ECLI:NL:HR:2009:BK0866
Hoge Raad
- Cassatie
- Rechtspraak.nl
Schending van hoor- en wederhoor in psychiatrisch verblijf
In deze zaak gaat het om een verzoek tot verlening van een machtiging voor voortgezet verblijf van een betrokkene in een psychiatrisch ziekenhuis, ingediend door de officier van justitie in het arrondissement Zutphen. Op 7 juli 2009 werd dit verzoek gedaan, vergezeld van een geneeskundige verklaring. De rechtbank heeft de betrokkene, bijgestaan door zijn raadsvrouwe, op 10 juli 2009 gehoord, evenals de ouderenpsychiater, een co-assistent en de vertrouwenspersoon van de instelling. Op 16 juli 2009 verleende de rechtbank de gevraagde machtiging voor een jaar, eindigend op 15 juli 2010. De beschikking van de rechtbank werd aan de beschikking gehecht.
Tegen deze beschikking heeft de betrokkene cassatie ingesteld. De advocaat-generaal F.F. Langemeijer concludeerde tot vernietiging van de beschikking en verwijzing naar de rechtbank Zutphen. In cassatie werd vastgesteld dat de rechtbank de waarnemend huisarts en de PIT-verpleegkundige telefonisch had gehoord, maar dat de informatie die zij verstrekten niet aan de betrokkene of zijn raadsvrouwe was voorgelegd. Dit leidde tot de klacht dat de rechtbank in strijd had gehandeld met de artikelen 8 en 9 van de Wet Bopz en het beginsel van hoor en wederhoor zoals neergelegd in artikel 5 van het EVRM.

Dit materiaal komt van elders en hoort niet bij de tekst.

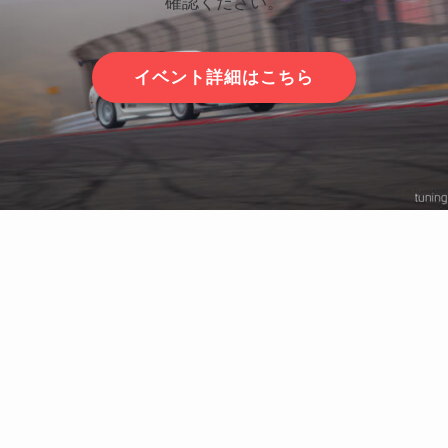
確認ください。
イベント詳細はこちら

De Hoge Raad oordeelde dat de klacht terecht was voorgesteld. Aangezien de rechtbank haar beslissing mede had gebaseerd op de niet voorgelegde inlichtingen, en er geen bijzondere omstandigheden waren die rechtvaardigden dat de betrokkene niet in de gelegenheid was gesteld om te reageren, kon de beschikking niet in stand blijven. De Hoge Raad vernietigde de beschikking van de rechtbank Zutphen en verwees de zaak terug naar deze rechtbank voor verdere behandeling en beslissing.